There's the scene at the beginning where a football player sprays him with water and he says not to waste it and would rather be physically attacked, but the player doesn't really insult water. There's a scene where one player spits in the water, leading to a flashback of a time when the same thing happened, and in the flashback he almost attacks that player before the coach stops him, and while this scene leads to Coach Klien telling him he has to stand up for himself which in turns leads to him showing how strong he is when angry enough, he doesn't attack the player who just spit in the cooler.
And his tackles come from him imagining people being mean to him, but hardly any of that imagining involves people insulting water or wasting it. The "water sucks, Gatorade's better" scene is the only exception (which the coach says just to give Bobby something to imagine on the field, as opposed to true malice). All of the other attacks involve him imagining or remembering people insulting him, his girlfriend, or his mama.
Hmm, I wonder if Bobby ever considered selling his own brand of bottled water after college.
The first one Bobby tackles is Gee, the member of the Mud Dogs to bully him the most, and he doesn't seem to change his opinion on him until later. On Bobby's first day of practice, after he had harmed him, he still insults him (giving him tackling fuel, though it wasn't his intent), after their first win, he makes an insulting remark about him to somebody at the victory party. When he gives his "we played as a team, we won as a team, and just because the water boy is a cheater doesn't change the fact that the real Mud Dogs will win" speech, I can't tell if he's actually defending him or if he's motivating the team and fans to have faith. Does he change by then, or when Vicki gets everyone to prove Bobby has friends, or is it just during the Bourbon Bowl, when he apologizes to Bobby once he shows up?

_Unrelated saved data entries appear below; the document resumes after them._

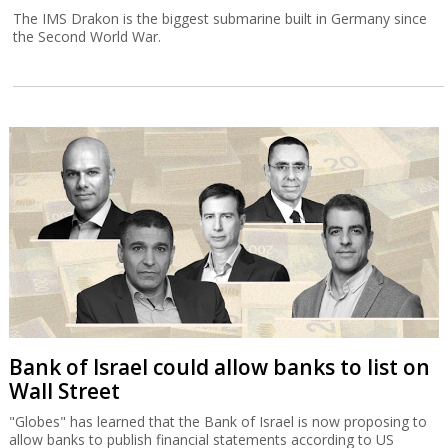
The IMS Drakon is the biggest submarine built in Germany since
the Second World War.
Bank of Israel could allow banks to list on
Wall Street
"Globes" has learned that the Bank of Israel is now proposing to
allow banks to publish financial statements according to US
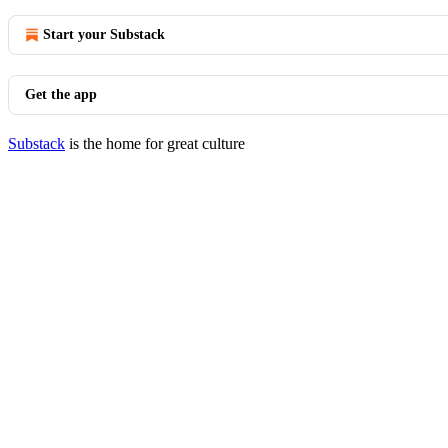
Start your Substack
Get the app
Substack
is the home for great culture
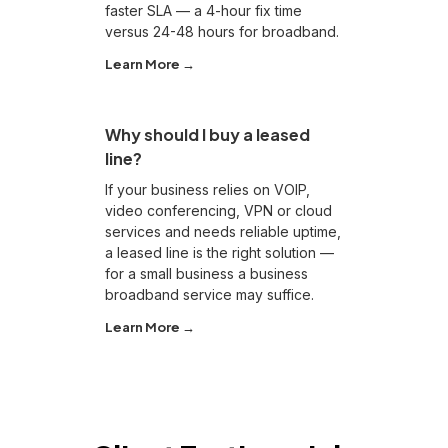
faster SLA — a 4-hour fix time
versus 24-48 hours for broadband.
Learn More →
Why should I buy a leased
line?
If your business relies on VOIP,
video conferencing, VPN or cloud
services and needs reliable uptime,
a leased line is the right solution —
for a small business a business
broadband service may suffice.
Learn More →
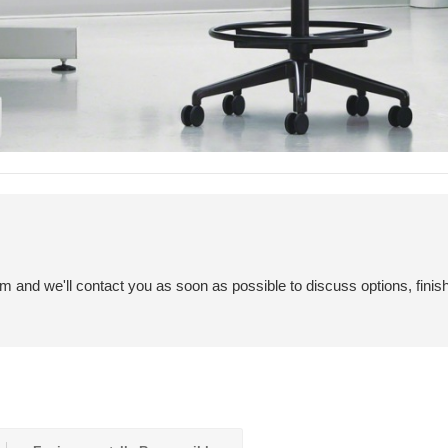
em and we'll contact you as soon as possible to discuss options, finis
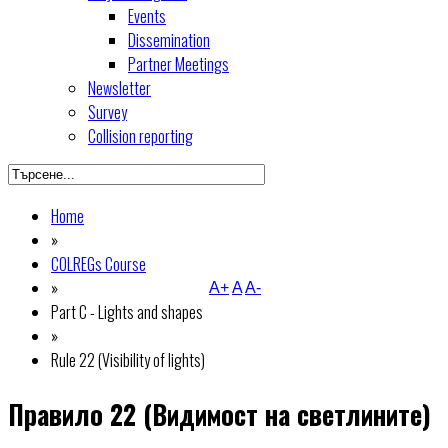
Events
Dissemination
Partner Meetings
Newsletter
Survey
Collision reporting
Home
»
COLREGs Course
»
A+
A
A-
Part C - Lights and shapes
»
Rule 22 (Visibility of lights)
Правило 22 (Видимост на светлините)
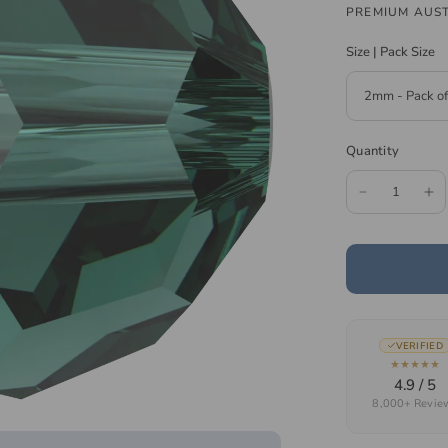
PREMIUM AUST
Size | Pack Size
Quantity
VERIFIED
★★★★★
4.9 / 5
8,000+ Revie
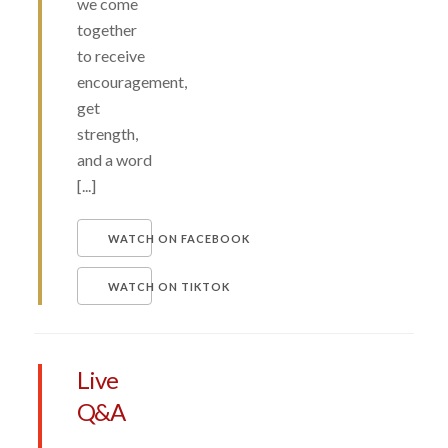
we come
together
to receive
encouragement,
get
strength,
and a word
[...]
WATCH ON FACEBOOK
WATCH ON TIKTOK
Live
Q&A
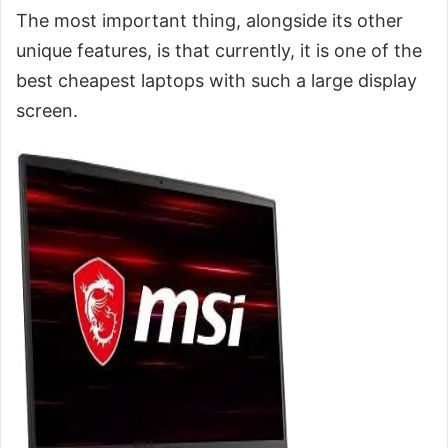
The most important thing, alongside its other
unique features, is that currently, it is one of the
best cheapest laptops with such a large display
screen.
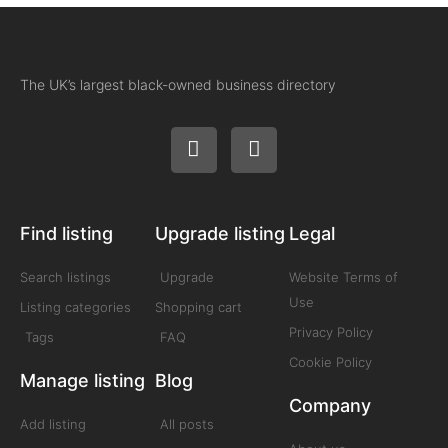
The UK’s largest black-owned business directory
Find listing
Upgrade listing
Legal
Search listings
Upgrade
Website Terms of
Use
Listing categories
Shopping cart
Privacy Policy
Tags
FAQ
Cookie Policy
Manage listing
Blog
Company
Add listing
All posts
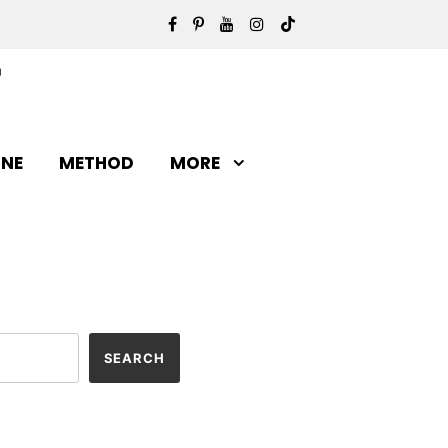
INE
METHOD
MORE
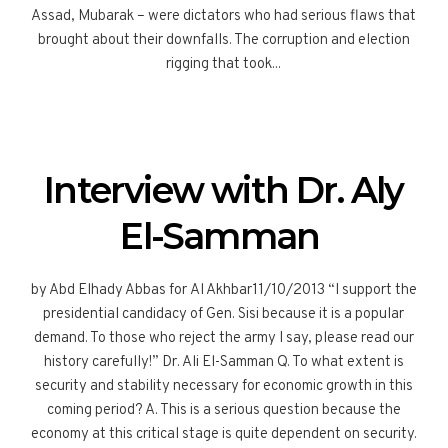
Assad, Mubarak – were dictators who had serious flaws that
brought about their downfalls. The corruption and election
rigging that took...
Interview with Dr. Aly
El-Samman
by Abd Elhady Abbas for Al Akhbar11/10/2013 “I support the
presidential candidacy of Gen. Sisi because it is a popular
demand. To those who reject the army I say, please read our
history carefully!” Dr. Ali El-Samman Q. To what extent is
security and stability necessary for economic growth in this
coming period? A. This is a serious question because the
economy at this critical stage is quite dependent on security.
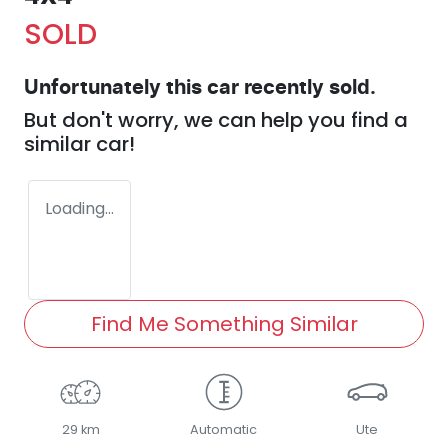
SOLD
Unfortunately this
car
recently sold.
But don't worry, we can help you find a
similar
car
!
Loading...
Find Me Something Similar
29 km
Automatic
Ute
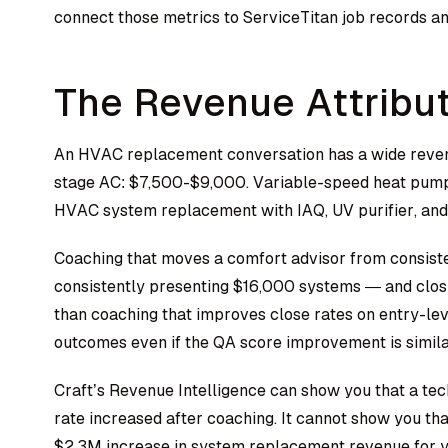
connect those metrics to ServiceTitan job records a
The Revenue Attribu
An HVAC replacement conversation has a wide reven
stage AC: $7,500-$9,000. Variable-speed heat pump 
HVAC system replacement with IAQ, UV purifier, an
Coaching that moves a comfort advisor from consist
consistently presenting $16,000 systems — and clos
than coaching that improves close rates on entry-lev
outcomes even if the QA score improvement is simila
Craft’s Revenue Intelligence can show you that a te
rate increased after coaching. It cannot show you th
$2.3M increase in system replacement revenue for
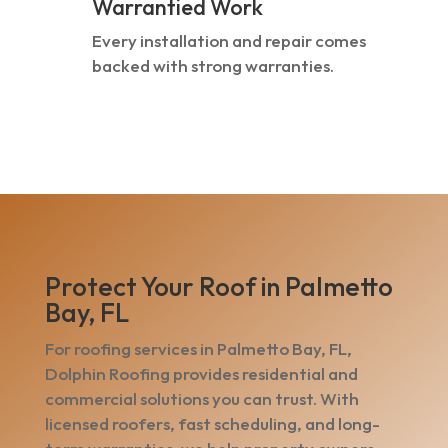
Warrantied Work
Every installation and repair comes
backed with strong warranties.
Protect Your Roof in Palmetto
Bay, FL
For roofing services in Palmetto Bay, FL,
Dolphin Roofing provides residential and
commercial solutions you can trust. With
licensed roofers, fast scheduling, and long-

Captain Insano only appears in one scene, where Bobby calls in and gets laughed at when he finds out how old he is. And Bobby talks about him a lot, imitating some of his moves, but we never actually see Captain Insano wrestling. I guess a clever informed ability and way to work around having to actually show him wrestling. And if this scene happened today - a big-name wrestler laughing/mocking a fan on live TV - there'd probably be a lot of complaints from the public (trying to determine if that such fandom complaints would also occur towards all the football players who bully their own water boy).